# Q3: Predicting T2 Risk Level and Handling Missing Values

This notebook determines the probability of T2 being **High Risk** using the training dataset's Age and CreditScore patterns. T2 has a missing Education value. We then propose methods to handle similar missing values in the future.

In [None]:
import pandas as pd

# Create the training dataset
data = {
    'ID': [1, 2, 3, 4, 5, 6, 7, 8],
    'Age': [35, 28, 45, 31, 52, 29, 42, 33],
    'CreditScore': [720, 650, 750, 600, 780, 630, 710, 640],
    'Education': [16, 14, None, 12, 18, 14, 16, 12],
    'RiskLevel': ['Low', 'High', 'Low', 'High', 'Low', 'High', 'Low', 'High']
}

df = pd.DataFrame(data)
df['Education'] = df['Education'].astype('float')

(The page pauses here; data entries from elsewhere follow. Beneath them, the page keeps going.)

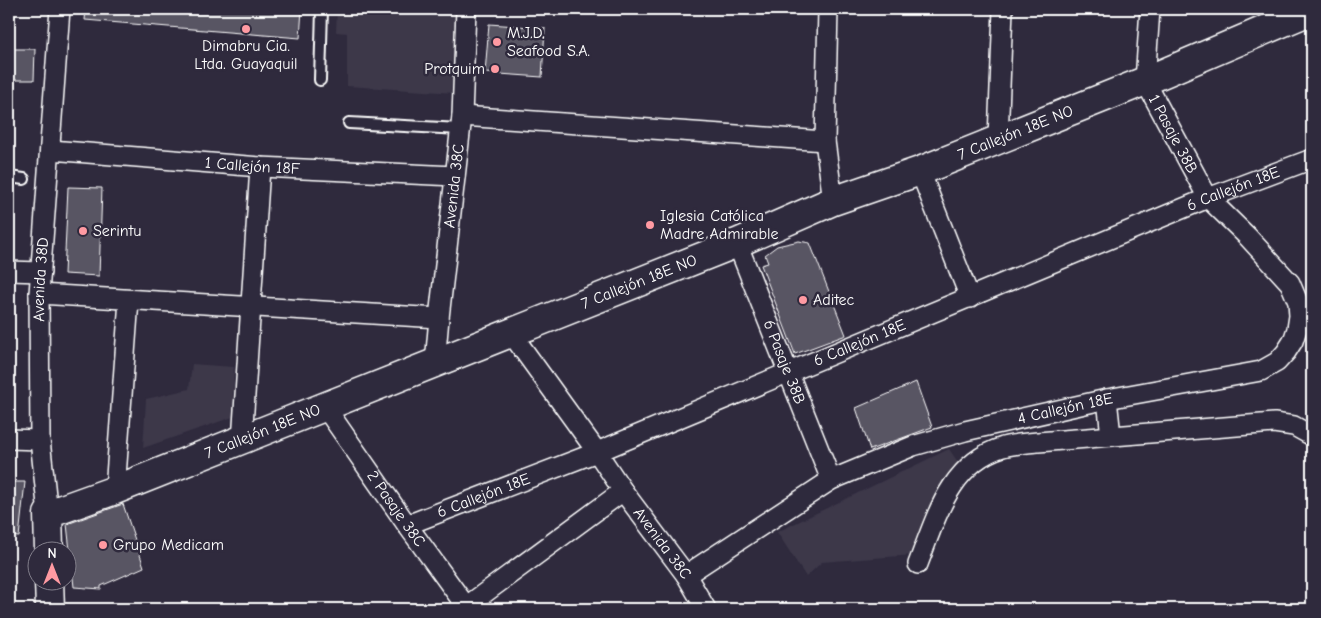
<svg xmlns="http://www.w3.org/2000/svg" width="1321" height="618" font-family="'Comic Neue',sans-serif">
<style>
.built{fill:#3c3749}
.building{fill:#595564;stroke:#fff}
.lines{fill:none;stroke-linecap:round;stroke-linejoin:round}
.lane-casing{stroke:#fff;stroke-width:14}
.street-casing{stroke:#fff;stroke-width:22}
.secondary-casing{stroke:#fff;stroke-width:31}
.lane{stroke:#2f2a3d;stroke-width:10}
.street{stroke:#2f2a3d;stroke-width:19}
.secondary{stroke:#2f2a3d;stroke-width:28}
.poi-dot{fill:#ff9aa2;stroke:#2f2a3d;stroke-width:2}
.labels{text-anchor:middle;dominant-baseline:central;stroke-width:5;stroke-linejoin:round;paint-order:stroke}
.poi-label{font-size:16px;fill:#fff;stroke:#2f2a3d;text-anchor:start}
.street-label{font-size:16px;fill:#fff;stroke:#2f2a3d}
</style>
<rect width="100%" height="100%" fill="#2f2a3d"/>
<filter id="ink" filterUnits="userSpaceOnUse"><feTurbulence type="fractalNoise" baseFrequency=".02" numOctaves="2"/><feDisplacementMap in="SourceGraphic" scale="10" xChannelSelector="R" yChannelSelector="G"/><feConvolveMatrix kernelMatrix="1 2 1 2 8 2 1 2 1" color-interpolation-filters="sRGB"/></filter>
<g filter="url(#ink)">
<!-- built -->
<path class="built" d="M337 9H457L455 93 347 86V33L336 32Z
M192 364 234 367 233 417 143 448 146 399 189 389Z
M949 449 960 465 914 555 822 562 806 577 777 532Z"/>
<!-- building -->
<path class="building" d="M86 9H302L300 38 85 20Z
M489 24 545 28 542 77 485 73Z
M9 49H35L34 80H9Z
M68 187 102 188 99 276 64 274Z
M799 241 810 243 846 335 795 354 761 265 768 263 765 255 777 246Z
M916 382 932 427 870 450 856 408Z
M9 482H25L19 537 9 536Z
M123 504 144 567 101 586V589L74 587 67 524Z"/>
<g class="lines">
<!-- lane casing -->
<g class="lane-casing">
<path id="lane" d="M320 80 322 9
M349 123 460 129
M9 177 24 179"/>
</g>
<!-- street casing -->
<g class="street-casing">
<g id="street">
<path d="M828 9 825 141 833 201"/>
<path d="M462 116 825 141"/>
<path d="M998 139 1003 9"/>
<path id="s1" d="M51 150 260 167 455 176"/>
<path d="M920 171 970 298"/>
<path id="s2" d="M737 243 831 480"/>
<path d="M9 271 41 272"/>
<path d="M39 294 439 318"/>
<path id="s3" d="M511 333 597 452 623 491 686 575 706 609"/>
<path id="s4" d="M435 363 439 318 462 116 466 9"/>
<path d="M1107 399 1111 436"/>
<path id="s5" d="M325 407 407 525 468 609"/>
<path d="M9 439 40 440"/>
<path d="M242 441 260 167"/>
<path d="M115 490 129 300"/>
<path id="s6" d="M48 514 40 440 39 294 60 9"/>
<path id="s7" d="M407 525 597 452 1208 198 1312 159"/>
<path d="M918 564C936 518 950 463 1003 447 1014 444 1026 443 1038 442L1274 423 1294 426 1312 436"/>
<path id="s8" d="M686 575 831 480 913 446 965 431 1107 399 1261 371 1277 362 1286 352 1293 341 1297 329 1299 316 1298 302 1290 283 1247 236 1208 198 1145 81 1150 9"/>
<path d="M467 606 623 491"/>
</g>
</g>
<!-- secondary casing -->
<g class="secondary-casing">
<g id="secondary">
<path id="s9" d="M49 550 48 514 115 490 737 243 833 201 920 171 1145 81 1312 10"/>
<path d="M49 580 50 609"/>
</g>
</g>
<!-- lane -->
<use href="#lane" class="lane"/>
<!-- street -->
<use href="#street" class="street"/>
<!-- secondary -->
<use href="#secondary" class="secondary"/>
</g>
</g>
<!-- markers -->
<g class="poi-dot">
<circle cx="246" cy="29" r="5"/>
<circle cx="497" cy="42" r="5"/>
<circle cx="495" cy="69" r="5"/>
<circle cx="650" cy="225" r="5"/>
<circle cx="83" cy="231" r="5"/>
<circle cx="803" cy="300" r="5"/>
<circle cx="103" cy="545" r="5"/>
</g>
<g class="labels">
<!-- poi labels -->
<g class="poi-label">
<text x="507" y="33">M.J.D.<tspan x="507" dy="18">Seafood S.A.</tspan></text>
<text x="246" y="46" text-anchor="middle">Dimabru Cia.<tspan x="246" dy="18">Ltda. Guayaquil</tspan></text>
<text x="485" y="69" text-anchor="end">Protquim</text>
<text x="660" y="216">Iglesia Católica<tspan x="660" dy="18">Madre Admirable</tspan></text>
<text x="93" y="231">Serintu</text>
<text x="813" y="300">Aditec</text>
<text x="113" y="545">Grupo Medicam</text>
</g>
<!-- street labels -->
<g class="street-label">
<text stroke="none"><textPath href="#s9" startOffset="1076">7 Callejón 18E NO</textPath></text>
<text transform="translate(1173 134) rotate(62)">1 Pasaje 38B</text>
<text stroke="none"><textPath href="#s1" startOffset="202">1 Callejón 18F</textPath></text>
<text stroke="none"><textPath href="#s4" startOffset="178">Avenida 38C</textPath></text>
<text stroke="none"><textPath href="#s7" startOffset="892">6 Callejón 18E</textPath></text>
<text stroke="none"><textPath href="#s6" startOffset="235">Avenida 38D</textPath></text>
<text stroke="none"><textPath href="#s9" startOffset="671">7 Callejón 18E NO</textPath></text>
<text stroke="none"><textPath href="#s7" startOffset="488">6 Callejón 18E</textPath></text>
<text stroke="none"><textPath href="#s2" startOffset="128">6 Pasaje 38B</textPath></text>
<text stroke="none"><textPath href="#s8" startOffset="419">4 Callejón 18E</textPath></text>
<text stroke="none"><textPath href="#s9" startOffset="266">7 Callejón 18E NO</textPath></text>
<text stroke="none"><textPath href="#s7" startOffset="82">6 Callejón 18E</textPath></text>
<text stroke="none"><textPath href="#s5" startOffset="124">2 Pasaje 38C</textPath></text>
<text stroke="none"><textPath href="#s3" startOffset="259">Avenida 38C</textPath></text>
</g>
</g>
<!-- margin -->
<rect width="1321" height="618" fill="none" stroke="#2f2a3d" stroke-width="30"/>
<rect x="15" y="15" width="1291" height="588" fill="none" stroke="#fff" stroke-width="2" filter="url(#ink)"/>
<!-- north arrow -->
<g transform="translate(52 566)"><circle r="24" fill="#2f2a3d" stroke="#827f8b"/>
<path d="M0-4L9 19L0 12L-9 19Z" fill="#ff9aa2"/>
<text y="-8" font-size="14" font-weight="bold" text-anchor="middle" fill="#ffffff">N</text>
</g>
</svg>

# Display the training dataset
print("Training Data:\n", df)

### Define the Test Case T2

T2 has the following attributes:

- **Age:** 30
- **CreditScore:** 645
- **Education:** missing

Since Education is missing, we focus on Age and CreditScore.

In [None]:
# Define the test record T2 as a dictionary
T2 = {'Age': 30, 'CreditScore': 645}

print("Test Record T2:", T2)

### Identify Similar Training Records

We select training records with similar Age and CreditScore. Here, we define similarity as:
- Absolute difference in Age ≤ 5 years
- Absolute difference in CreditScore ≤ 25 points

These thresholds can be adjusted based on the dataset.

In [None]:
# Define thresholds for similarity
age_threshold = 5
credit_threshold = 25

# Filter the training data for similar records
similar_records = df[(abs(df['Age'] - T2['Age']) <= age_threshold) & 
                     (abs(df['CreditScore'] - T2['CreditScore']) <= credit_threshold)]

print("Similar Training Records:\n", similar_records)

### Calculate the Probability of T2 Being High Risk

Now, we compute the proportion of similar records that are classified as High Risk.

In [None]:
# Count the number of similar records and those with High risk
total_similar = len(similar_records)
high_risk_count = len(similar_records[similar_records['RiskLevel'] == 'High'])

if total_similar > 0:
    probability_high = high_risk_count / total_similar
else:
    probability_high = None

print(f"Probability of T2 being High Risk: {probability_high}")

### Handling Missing Education Values in the Future

To address missing values such as Education, you could use one or more of the following methods:

- **K-Nearest Neighbors (KNN) Imputation:** Impute the missing Education value by averaging the values from the most similar records based on Age and CreditScore.
- **Regression Imputation:** Use a regression model that predicts Education using other features like Age, CreditScore, and even RiskLevel.
- **Mean/Median Imputation:** Replace missing Education values with the mean or median Education value from similar records.
- **Missingness Indicator:** Add an extra binary feature that indicates whether the Education value is missing, allowing the model to capture any signal in the missingness itself.

These methods help maintain the dataset’s integrity and allow the model to use all available information.